ÉNONCÉ DE LA TÂCHE | Recopiez mot pour mot l'extrait d'entretien ci-dessous, en entier.
::: EXTRAIT DU TEXTE
Point’n Think : Peux-tu nous parler de ton parcours professionnel dans l’industrie du jeu vidéo et comment tu es devenue une Level Artist ? On voit par exemple que tu as commencé par les beaux-arts avant de bifurquer vers les jeux vidéo, comment cette orientation s’est-elle faite ?
Elise Rochefort : J’ai débuté ma carrière dans l’industrie du jeu vidéo en janvier 2000. On peut dire que je fais partie des artistes pionniers en jeu vidéo à Québec et aussi l’une des premières femmes à travailler dans ce domaine. À l’époque, on devait représenter seulement 5-6% des employés ! Je vous raconte…
Depuis mon plus jeune âge, j’ai toujours été captivée par les jeux vidéo. À l’âge de mes 12 ans, j’ai reçu une Atari pour mon anniversaire et plus tard, notre famille s’est équipée d’un ordinateur Commodore 64 sur lequel j’ai pu explorer une panoplie de jeux vidéo. Cela me passionnait. Mes amies n’étaient pas aussi enthousiastes que moi pour jouer. Ce que je comprenais mal vu que moi, cela me divertissait énormément.
::::::
::: ENTRÉES ENREGISTRÉES
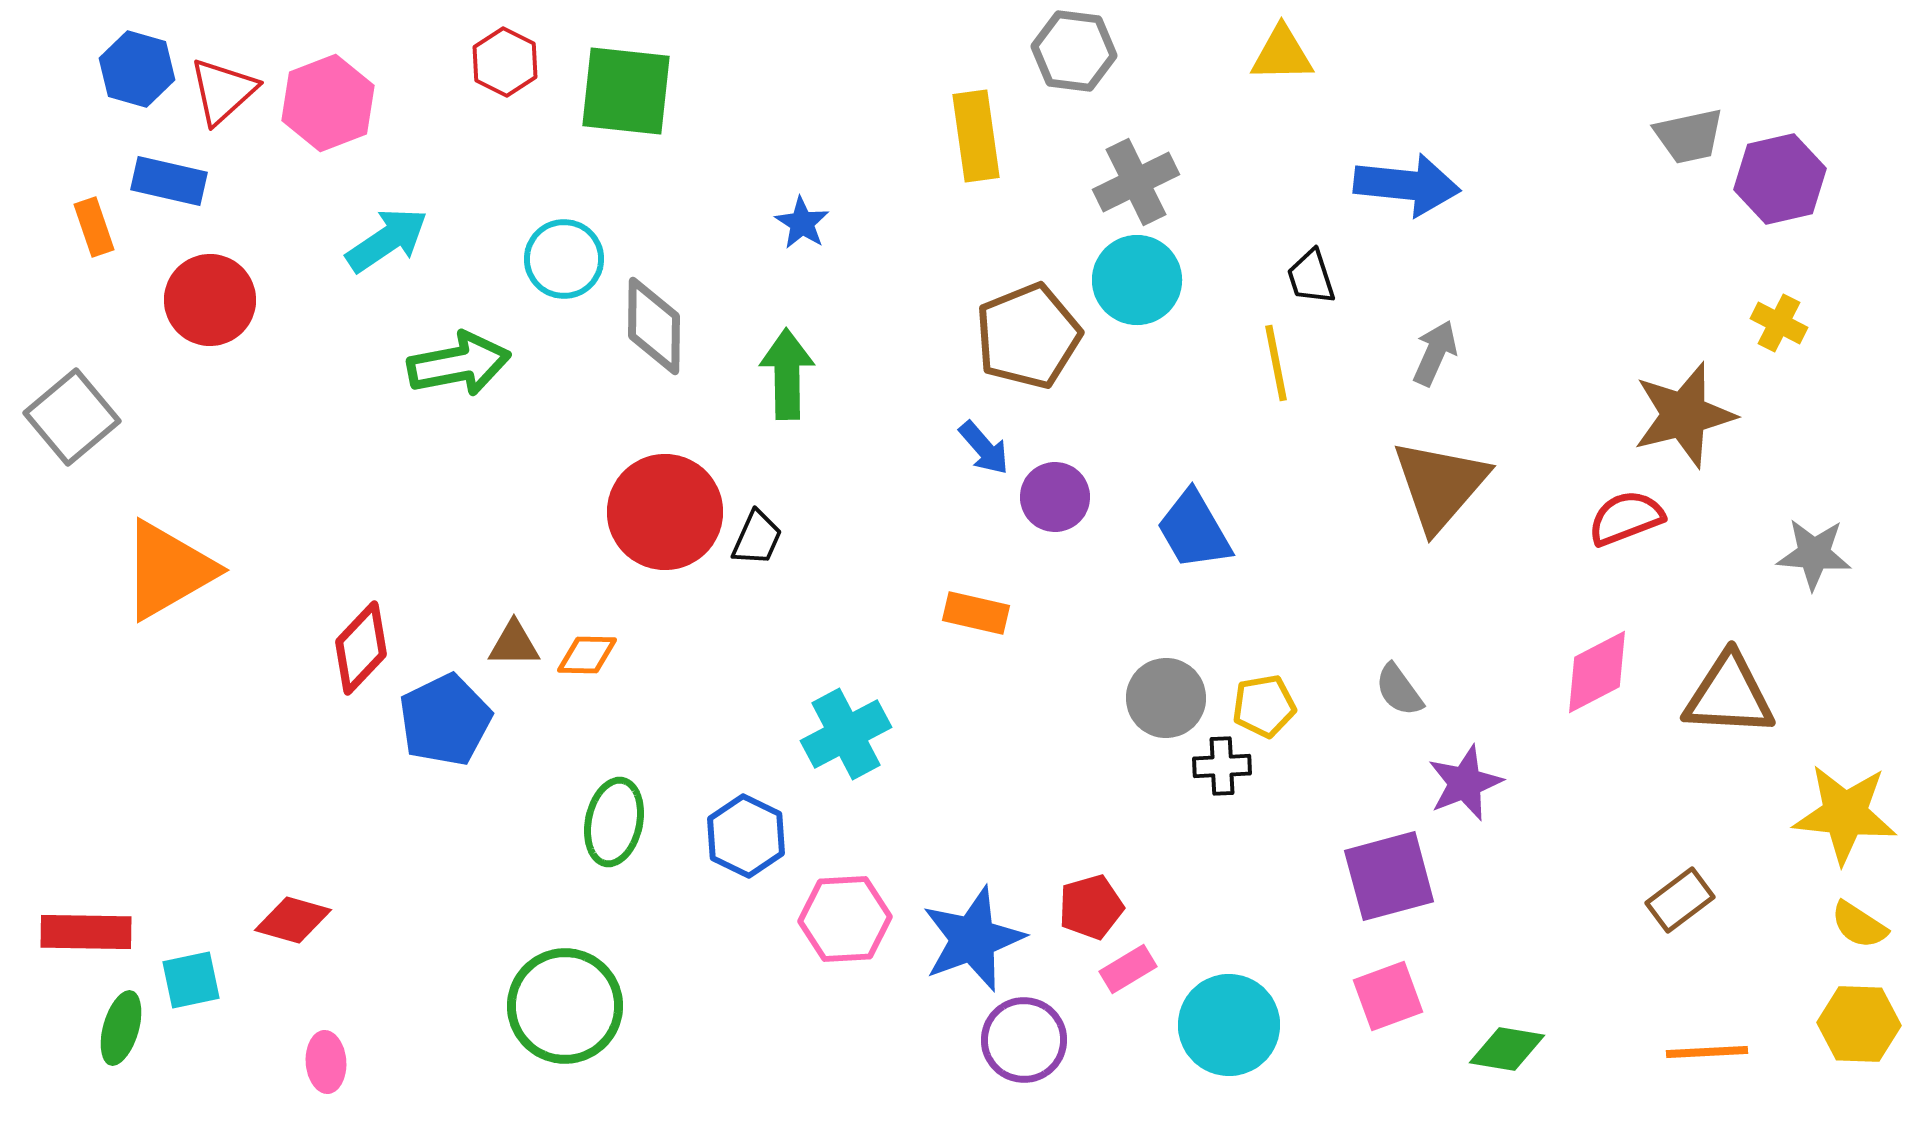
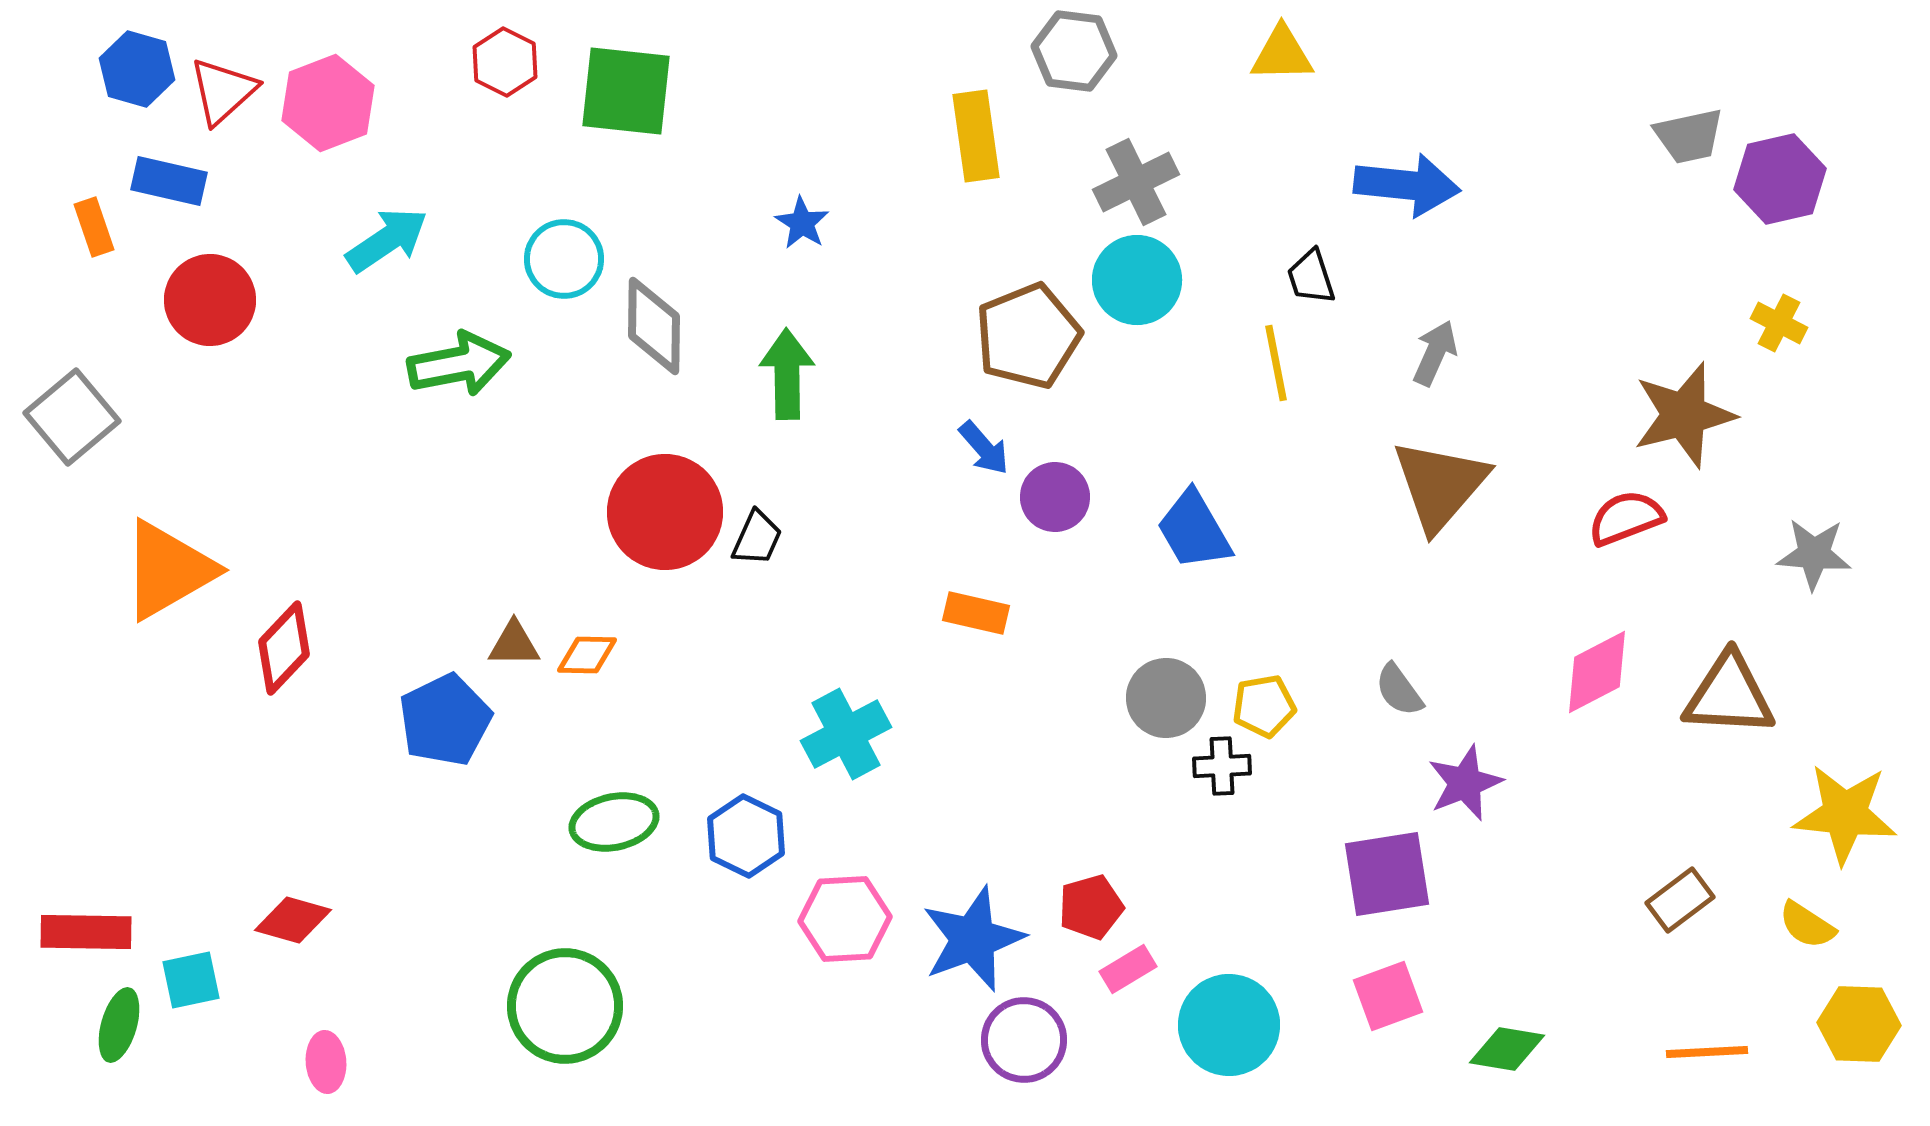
red diamond at (361, 648): moved 77 px left
green ellipse at (614, 822): rotated 66 degrees clockwise
purple square at (1389, 876): moved 2 px left, 2 px up; rotated 6 degrees clockwise
yellow semicircle at (1859, 925): moved 52 px left
green ellipse at (121, 1028): moved 2 px left, 3 px up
::::::
BONNE RÉPONSE |
Point’n Think : Peux-tu nous parler de ton parcours professionnel dans l’industrie du jeu vidéo et comment tu es devenue une Level Artist ? On voit par exemple que tu as commencé par les beaux-arts avant de bifurquer vers les jeux vidéo, comment cette orientation s’est-elle faite ?
Elise Rochefort : J’ai débuté ma carrière dans l’industrie du jeu vidéo en janvier 2000. On peut dire que je fais partie des artistes pionniers en jeu vidéo à Québec et aussi l’une des premières femmes à travailler dans ce domaine. À l’époque, on devait représenter seulement 5-6% des employés ! Je vous raconte…
Depuis mon plus jeune âge, j’ai toujours été captivée par les jeux vidéo. À l’âge de mes 12 ans, j’ai reçu une Atari pour mon anniversaire et plus tard, notre famille s’est équipée d’un ordinateur Commodore 64 sur lequel j’ai pu explorer une panoplie de jeux vidéo. Cela me passionnait. Mes amies n’étaient pas aussi enthousiastes que moi pour jouer. Ce que je comprenais mal vu que moi, cela me divertissait énormément.